According to preliminary data, reported by Reuters, recent series of test carried on mice with Moderna Inc’s COVID-19 showed hope that it may not increase the risk of more serious diseases and that one dose may provide protection against the COVID-19 virus.

Prior test using the vaccine for SARS – a close cousin to the COVID-19 virus shows vaccines against such kind of virus might have an unexpected effect of causing more serious disease when the human vaccinated is exposed to the pathogen at a later phase, especially in humans who do not have strong immunity.

“This is the barest beginning of preliminary information,” said Dr. Gregory Poland, an immunologist and vaccine researcher at the Mayo Clinic who has seen the paper, which has yet to undergo peer-review.

The authors said they have submitted their report to the leading journal. Moderna’s vaccine is in mid-level testing in healthy humans (volunteers). Moderna said lately it plans to begin the final trials enrolling about 30,000 people next month.

Using Moderna’s COVID-19 vaccine on, mice receiving one or two shots of different doses including doses considered not potent enough to facilitate a protective immune response. Lan scientists then exposed the mice to the virus.

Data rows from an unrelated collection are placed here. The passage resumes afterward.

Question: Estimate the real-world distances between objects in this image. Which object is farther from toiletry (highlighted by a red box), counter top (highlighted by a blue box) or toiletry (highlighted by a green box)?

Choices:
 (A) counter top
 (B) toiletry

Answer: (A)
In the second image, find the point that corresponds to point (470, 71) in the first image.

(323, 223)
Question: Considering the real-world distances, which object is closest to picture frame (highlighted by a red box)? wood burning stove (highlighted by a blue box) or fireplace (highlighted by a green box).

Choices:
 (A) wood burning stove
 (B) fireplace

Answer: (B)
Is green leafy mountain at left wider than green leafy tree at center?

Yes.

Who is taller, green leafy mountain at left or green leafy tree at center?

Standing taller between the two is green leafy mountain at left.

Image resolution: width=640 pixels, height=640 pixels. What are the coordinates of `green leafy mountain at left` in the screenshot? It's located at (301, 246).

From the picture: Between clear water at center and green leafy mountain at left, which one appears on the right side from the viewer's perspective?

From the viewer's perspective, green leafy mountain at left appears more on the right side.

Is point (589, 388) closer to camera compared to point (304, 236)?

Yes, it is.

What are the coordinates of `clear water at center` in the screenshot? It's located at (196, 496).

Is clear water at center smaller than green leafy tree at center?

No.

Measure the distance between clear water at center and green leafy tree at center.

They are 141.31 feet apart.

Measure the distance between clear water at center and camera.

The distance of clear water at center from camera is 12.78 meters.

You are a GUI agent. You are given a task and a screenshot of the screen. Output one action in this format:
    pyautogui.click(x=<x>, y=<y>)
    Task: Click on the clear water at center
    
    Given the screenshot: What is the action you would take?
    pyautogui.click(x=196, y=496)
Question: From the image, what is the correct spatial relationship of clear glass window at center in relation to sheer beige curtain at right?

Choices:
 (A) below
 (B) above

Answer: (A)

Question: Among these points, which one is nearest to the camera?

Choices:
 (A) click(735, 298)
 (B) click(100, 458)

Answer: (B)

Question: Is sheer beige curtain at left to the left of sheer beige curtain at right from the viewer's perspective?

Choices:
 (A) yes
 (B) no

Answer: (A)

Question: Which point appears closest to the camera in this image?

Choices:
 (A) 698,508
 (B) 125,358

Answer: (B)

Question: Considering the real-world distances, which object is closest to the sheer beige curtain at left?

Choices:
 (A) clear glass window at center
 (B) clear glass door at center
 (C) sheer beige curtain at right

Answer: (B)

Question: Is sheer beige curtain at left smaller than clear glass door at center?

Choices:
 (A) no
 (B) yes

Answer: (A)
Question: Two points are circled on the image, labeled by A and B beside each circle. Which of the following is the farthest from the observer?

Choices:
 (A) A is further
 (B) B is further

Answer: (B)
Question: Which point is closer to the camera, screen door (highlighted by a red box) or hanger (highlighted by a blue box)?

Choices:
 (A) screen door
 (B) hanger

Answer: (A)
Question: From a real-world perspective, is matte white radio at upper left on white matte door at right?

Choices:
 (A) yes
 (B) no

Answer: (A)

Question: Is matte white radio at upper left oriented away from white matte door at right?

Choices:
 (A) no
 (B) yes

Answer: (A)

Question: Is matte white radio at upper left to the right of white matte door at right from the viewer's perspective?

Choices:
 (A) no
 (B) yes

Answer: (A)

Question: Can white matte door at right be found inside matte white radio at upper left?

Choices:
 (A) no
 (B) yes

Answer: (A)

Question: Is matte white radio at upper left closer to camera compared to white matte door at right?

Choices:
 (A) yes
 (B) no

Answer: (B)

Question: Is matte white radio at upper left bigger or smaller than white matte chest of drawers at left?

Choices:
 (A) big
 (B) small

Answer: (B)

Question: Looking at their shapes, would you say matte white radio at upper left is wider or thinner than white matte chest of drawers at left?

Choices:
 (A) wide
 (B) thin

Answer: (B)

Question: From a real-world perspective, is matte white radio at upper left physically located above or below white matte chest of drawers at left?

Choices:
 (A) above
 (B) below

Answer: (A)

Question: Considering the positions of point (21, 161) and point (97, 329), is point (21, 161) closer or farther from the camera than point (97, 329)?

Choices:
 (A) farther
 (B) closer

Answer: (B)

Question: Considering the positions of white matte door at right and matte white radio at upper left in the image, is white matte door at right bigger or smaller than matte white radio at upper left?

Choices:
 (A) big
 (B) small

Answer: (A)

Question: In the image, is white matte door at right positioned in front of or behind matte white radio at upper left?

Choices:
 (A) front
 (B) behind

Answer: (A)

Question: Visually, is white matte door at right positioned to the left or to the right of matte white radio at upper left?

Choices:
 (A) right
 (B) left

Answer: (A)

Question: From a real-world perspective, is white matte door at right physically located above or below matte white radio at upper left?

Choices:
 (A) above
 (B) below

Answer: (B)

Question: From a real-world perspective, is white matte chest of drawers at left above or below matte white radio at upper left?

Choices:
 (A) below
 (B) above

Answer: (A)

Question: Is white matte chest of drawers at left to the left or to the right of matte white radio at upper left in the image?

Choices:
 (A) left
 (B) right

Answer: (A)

“Sub protective doses did not prime mice for enhanced immunopathology following (exposure),” Dr. Barney Graham of the Vaccine Research Center at NIAID and colleagues wrote in the manuscript, posted on the bioRxiv website.

Further testing shows the vaccine enables antibody responses to obstruct the virus from infecting the mice cells.

The COVID-19 vaccine also showed signs of protection against infection by the COVID-19 virus by shielding vital organs such as the lungs and noses without side effects, the research team wrote.

They stated that the mice which collected just one dose before exposure to the COVID-19 virus seven weeks later were completely immune against lung viral replication.

“At first glance, it looks promising in inducing neutralizing antibody protection in mice,” Dr. Peter Hotez, a researcher at Baylor College of Medicine said in an email. He had not reviewed the paper in detail.

“The results, such as they are presented, provide interesting data that are reassuring … This needs to be replicated and it needs to be peer-reviewed,” he said.